I scored 95% --- the question I missed, I had to guess at. I'm a natural born citizen and the question was about Naturalization paperwork. 

Good Luck


----------



## Ping898 (Jun 27, 2006)

I got a 90%, the ones I got wrong one was one of those elimination questions, i.e. all apply except.... and the other was just a misread.


----------



## Kacey (Jun 27, 2006)

I got 95% also - same thing; I missed the question about which form is used to file for naturalization.


----------



## Kreth (Jun 27, 2006)

95% here as well. I took a guess that the government would use the longest possible name for the naturalization application form and was wrong...


----------



## Rich Parsons (Jun 27, 2006)

michaeledward said:
			
		

> This link takes you to a 20 question survey.
> 
> http://www.msnbc.msn.com/id/13442226/
> 
> ...



100% - But I cheated.

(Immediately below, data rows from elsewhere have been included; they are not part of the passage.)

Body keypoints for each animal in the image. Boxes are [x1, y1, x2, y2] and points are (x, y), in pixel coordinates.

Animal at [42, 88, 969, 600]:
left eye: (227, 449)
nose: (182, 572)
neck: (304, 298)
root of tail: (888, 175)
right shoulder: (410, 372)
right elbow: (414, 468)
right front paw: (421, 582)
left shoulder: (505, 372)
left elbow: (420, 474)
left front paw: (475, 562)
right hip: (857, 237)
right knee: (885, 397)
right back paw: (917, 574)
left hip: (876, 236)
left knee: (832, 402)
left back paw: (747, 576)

I have friends who have applied for citizenship.


----------



## Carol (Jun 27, 2006)

You answered 100% of questions correctly.


I applied for - and got - a job with the USCIS.  But, never worked for them.


----------



## shesulsa (Jun 27, 2006)

100%


----------



## Lisa (Jun 27, 2006)

65% but then again, I am not a citizen


----------



## Ping898 (Jun 27, 2006)

Lisa said:
			
		

> 65% but then again, I am not a citizen


 
least not a us citizen


----------



## BrandiJo (Jun 27, 2006)

lol i got an 80 but saddly i just took an american government class and still didnt manage a better score​


----------



## Swordlady (Jun 27, 2006)

Erm...I'm embarrassed to say that I got 80% on the test.  Then again, I've always sucked at history classes.


----------



## qizmoduis (Jun 28, 2006)

95% for me.  I missed the one on amendments and voting rights, much to my chagrin.  I was going to look it up, but I decided to gamble.


----------



## crushing (Jun 28, 2006)

Kreth said:
			
		

> 95% here as well. I took a guess that the government would use the longest possible name for the naturalization application form and was wrong...


 
Same here.


----------



## tradrockrat (Jun 28, 2006)

100 %

But then again I teach US Government and I have two adopted siblings...

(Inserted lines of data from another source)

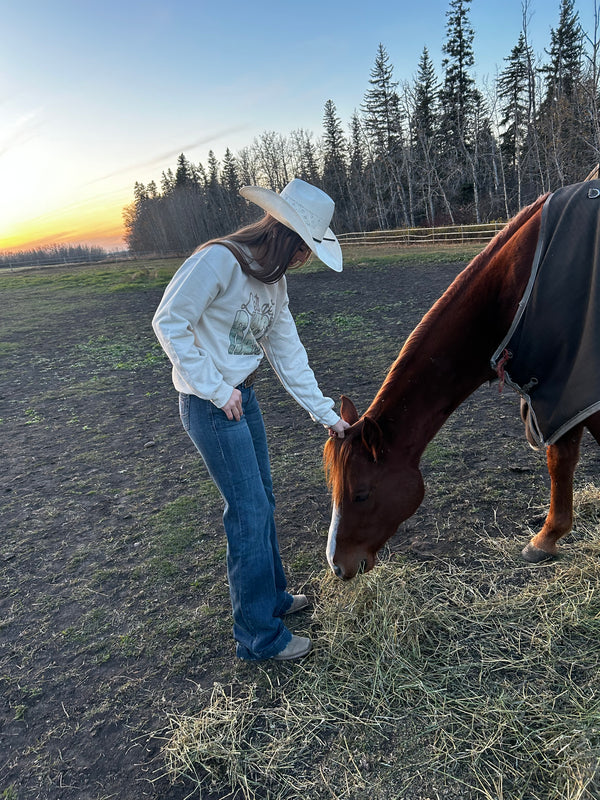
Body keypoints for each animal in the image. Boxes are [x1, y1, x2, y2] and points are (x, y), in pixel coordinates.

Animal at [326, 190, 600, 580]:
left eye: (361, 494)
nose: (336, 564)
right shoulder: (558, 390)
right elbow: (561, 459)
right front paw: (547, 538)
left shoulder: (574, 384)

I'd _*BETTER*_ get 100% :ultracool


----------



## Cryozombie (Jun 28, 2006)

*Do you have what it takes to become a citizen?*
You answered 90% of questions correctly. Here's your rating: 


However... One of the questions I missed, I knew the correct answer, but I misread what I selected, and two of the ones I got right I guessed at, and was lucky, including the Naturalization form one... So I was probaly only an 85% if you figure that in.


----------



## michaeledward (Jun 28, 2006)

Technopunk said:
			
		

> One of the questions I missed, I knew the correct answer, but I misread what I selected, and two of the ones I got right I guessed at, and was lucky, including the Naturalization form one... So I was probaly only an 85% if you figure that in.


 
Boy, don't we wish that all our tests worked that way. 

Every time my instructor calls out 'Shield and Sword' I run 'Shield and Mace' ... or he calls out 'Deceptive Panther', and I run 'Prance of the Tiger'. 

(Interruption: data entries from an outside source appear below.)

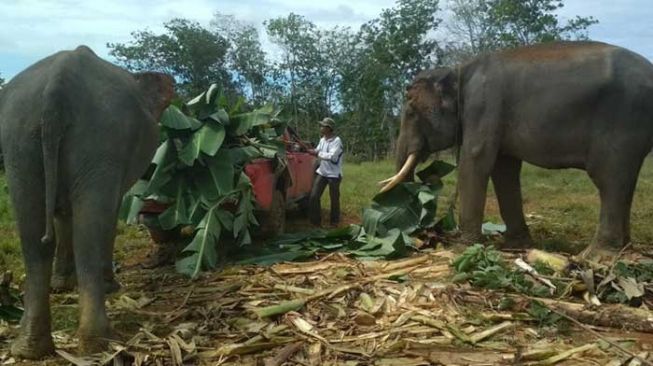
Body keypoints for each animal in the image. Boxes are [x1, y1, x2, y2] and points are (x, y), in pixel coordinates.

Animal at [0, 45, 173, 358]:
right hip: (98, 139)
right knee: (89, 228)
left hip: (19, 142)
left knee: (34, 237)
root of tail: (58, 82)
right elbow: (111, 210)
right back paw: (97, 340)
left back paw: (30, 348)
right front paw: (104, 284)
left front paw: (61, 285)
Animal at [380, 40, 653, 258]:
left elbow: (476, 161)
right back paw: (623, 251)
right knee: (623, 183)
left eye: (411, 111)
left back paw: (595, 256)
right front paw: (515, 245)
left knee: (609, 179)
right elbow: (504, 170)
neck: (457, 69)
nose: (420, 235)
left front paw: (461, 249)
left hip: (622, 121)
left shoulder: (483, 106)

Just remember, run it like you are the only guy who is doing the right technique, everyone else is wrong


----------



## hongkongfooey (Jun 30, 2006)

I got 90%

I missed the INS form, and voting amendment


----------



## stone_dragone (Jul 10, 2006)

Looks like I can be a citizen!  90% 

i missed the Naturalization paperwork and the justice #...that was a brain fart, really....


----------



## Fluffy (Jul 11, 2006)

95% and I don't know how, I guessed on a couple.


----------



## Bigshadow (Jul 11, 2006)

85%  Missed the chief justice (should have went with my first thought ) and the naturalization form question (to be expected being born here).


----------